- EXERCISE MATERIAL
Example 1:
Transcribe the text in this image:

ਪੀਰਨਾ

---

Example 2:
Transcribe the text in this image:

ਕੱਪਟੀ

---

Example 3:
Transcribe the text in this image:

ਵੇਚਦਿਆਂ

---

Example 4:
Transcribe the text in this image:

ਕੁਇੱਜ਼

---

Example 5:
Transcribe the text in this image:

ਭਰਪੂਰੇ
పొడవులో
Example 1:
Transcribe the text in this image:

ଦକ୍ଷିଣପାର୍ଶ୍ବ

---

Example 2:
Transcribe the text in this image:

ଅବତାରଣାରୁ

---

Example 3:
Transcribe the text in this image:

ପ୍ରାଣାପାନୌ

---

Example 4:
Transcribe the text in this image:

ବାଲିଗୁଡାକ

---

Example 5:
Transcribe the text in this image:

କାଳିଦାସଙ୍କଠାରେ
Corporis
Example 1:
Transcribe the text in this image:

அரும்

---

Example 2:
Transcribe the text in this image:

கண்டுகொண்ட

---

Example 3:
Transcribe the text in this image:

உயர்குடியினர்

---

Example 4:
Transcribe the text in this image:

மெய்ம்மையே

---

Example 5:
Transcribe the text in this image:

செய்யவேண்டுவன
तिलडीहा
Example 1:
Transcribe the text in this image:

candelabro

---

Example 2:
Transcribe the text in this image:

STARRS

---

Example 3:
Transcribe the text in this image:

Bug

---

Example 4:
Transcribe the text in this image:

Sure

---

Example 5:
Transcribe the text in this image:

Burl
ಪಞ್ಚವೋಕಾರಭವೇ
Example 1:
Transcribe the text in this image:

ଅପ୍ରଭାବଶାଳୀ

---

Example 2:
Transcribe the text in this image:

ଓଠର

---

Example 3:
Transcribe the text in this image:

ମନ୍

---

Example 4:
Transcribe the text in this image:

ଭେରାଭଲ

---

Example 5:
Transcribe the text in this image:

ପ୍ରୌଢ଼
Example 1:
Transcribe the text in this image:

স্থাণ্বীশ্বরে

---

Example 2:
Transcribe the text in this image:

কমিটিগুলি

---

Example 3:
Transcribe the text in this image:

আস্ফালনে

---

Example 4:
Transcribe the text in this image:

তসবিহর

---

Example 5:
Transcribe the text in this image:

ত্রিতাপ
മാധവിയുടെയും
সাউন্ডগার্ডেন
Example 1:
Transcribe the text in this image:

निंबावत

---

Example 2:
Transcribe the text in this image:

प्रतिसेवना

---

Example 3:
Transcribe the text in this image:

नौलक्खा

- INSTRUCTIONS TO FOLLOW
Copy every line of the records, leaving nothing out.

- SOLUTION TO THIS TASK
Example 1:
Transcribe the text in this image:

ਪੀਰਨਾ

---

Example 2:
Transcribe the text in this image:

ਕੱਪਟੀ

---

Example 3:
Transcribe the text in this image:

ਵੇਚਦਿਆਂ

---

Example 4:
Transcribe the text in this image:

ਕੁਇੱਜ਼

---

Example 5:
Transcribe the text in this image:

ਭਰਪੂਰੇ
పొడవులో
Example 1:
Transcribe the text in this image:

ଦକ୍ଷିଣପାର୍ଶ୍ବ

---

Example 2:
Transcribe the text in this image:

ଅବତାରଣାରୁ

---

Example 3:
Transcribe the text in this image:

ପ୍ରାଣାପାନୌ

---

Example 4:
Transcribe the text in this image:

ବାଲିଗୁଡାକ

---

Example 5:
Transcribe the text in this image:

କାଳିଦାସଙ୍କଠାରେ
Corporis
Example 1:
Transcribe the text in this image:

அரும்

---

Example 2:
Transcribe the text in this image:

கண்டுகொண்ட

---

Example 3:
Transcribe the text in this image:

உயர்குடியினர்

---

Example 4:
Transcribe the text in this image:

மெய்ம்மையே

---

Example 5:
Transcribe the text in this image:

செய்யவேண்டுவன
तिलडीहा
Example 1:
Transcribe the text in this image:

candelabro

---

Example 2:
Transcribe the text in this image:

STARRS

---

Example 3:
Transcribe the text in this image:

Bug

---

Example 4:
Transcribe the text in this image:

Sure

---

Example 5:
Transcribe the text in this image:

Burl
ಪಞ್ಚವೋಕಾರಭವೇ
Example 1:
Transcribe the text in this image:

ଅପ୍ରଭାବଶାଳୀ

---

Example 2:
Transcribe the text in this image:

ଓଠର

---

Example 3:
Transcribe the text in this image:

ମନ୍

---

Example 4:
Transcribe the text in this image:

ଭେରାଭଲ

---

Example 5:
Transcribe the text in this image:

ପ୍ରୌଢ଼
Example 1:
Transcribe the text in this image:

স্থাণ্বীশ্বরে

---

Example 2:
Transcribe the text in this image:

কমিটিগুলি

---

Example 3:
Transcribe the text in this image:

আস্ফালনে

---

Example 4:
Transcribe the text in this image:

তসবিহর

---

Example 5:
Transcribe the text in this image:

ত্রিতাপ
മാധവിയുടെയും
সাউন্ডগার্ডেন
Example 1:
Transcribe the text in this image:

निंबावत

---

Example 2:
Transcribe the text in this image:

प्रतिसेवना

---

Example 3:
Transcribe the text in this image:

नौलक्खा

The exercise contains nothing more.